Il riuscito film di Giorgio Diritti, cineasta da sempre particolarmente legato ed influenzato al contesto rurale/territoriale delle storie che si appresta a raccontare, ne ripercorre i tratti essenziali della tormentata esistenza, soffermandosi sulla sfumatura più intima, da cui emerge in tutto il suo dramma il "ritratto" di una persona sofferente, emarginata, ma combattiva, orgogliosa, strenuamente alla ricerca di un apprezzamento altrui che difficilmente egli riesce a conquistarsi.
La vicenda di vita si concentra anche sul tentativo di instaurazione di quei rapporti umani a lui tendenzialmente sempre negati, non certo facilitati da un aspetto esteriore decisamente poco gradevole, capace soprattutto di esporlo al pubblico disprezzo o al più crudele ludibrio della folla insensibile e senza scrupoli.
Diritti utilizza l'ambientazione rurale della campagna padana come qualcosa di più che un semplice sottofondo scenografico, peraltro assai efficace, esattamente come risultava nei suoi precedenti ed assai apprezzati "Il vento fa il suo giro" e "L'uomo che verrà".
Il regista inoltre trova in un attore sensibile e epidermico, nervoso e riottoso quanto basta come Elio Germano, il più azzeccato interprete in grado, se non proprio di far dimenticare (sarebbe impossibile, oltre che immotivato), almeno di mettere da parte per tutta la durata del film la già epica e magistrale interpretazione che ne fece il grande e recentemente compianto Flavio Bucci nella altrettanto riuscita ed indimenticata versione televisiva a puntate del 1977 a cura di Salvatore Nocita.

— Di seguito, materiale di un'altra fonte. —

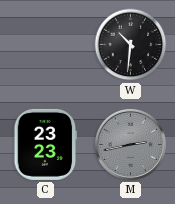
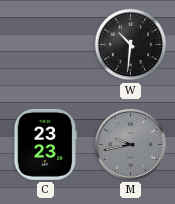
M: 2:43 -> 9:43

Splendida l'umanità che il sensibile attore romano - truccato per l'occasione in modo realistico ma perfetto in modo tale da immergersi anche esteriormente nei panni dell'artista - fa percepire in modo palpabile nel rappresentare un reietto ruvido e riottoso, ma anche insicuro e complessato (soprattutto nei confronti delle donne, che ama e teme con la stessa incongrua e contraria forza d'impeto), costretto a vivere nell'isolamento e in condizioni di vita materialmente sin estreme, quando comprende che la pittura riesce, più di ogni altra forma di comunicazione, più che di arte vera e propria, a creare in lui una connessione ideale utile a renderlo finalmente partecipe, rivalutato e finalmente riverito, nei riguardi di un mondo insensibile e crudele che, fino a poco prima, non ha saputo fare di meglio che rifiutarlo, deriderlo, umiliarlo.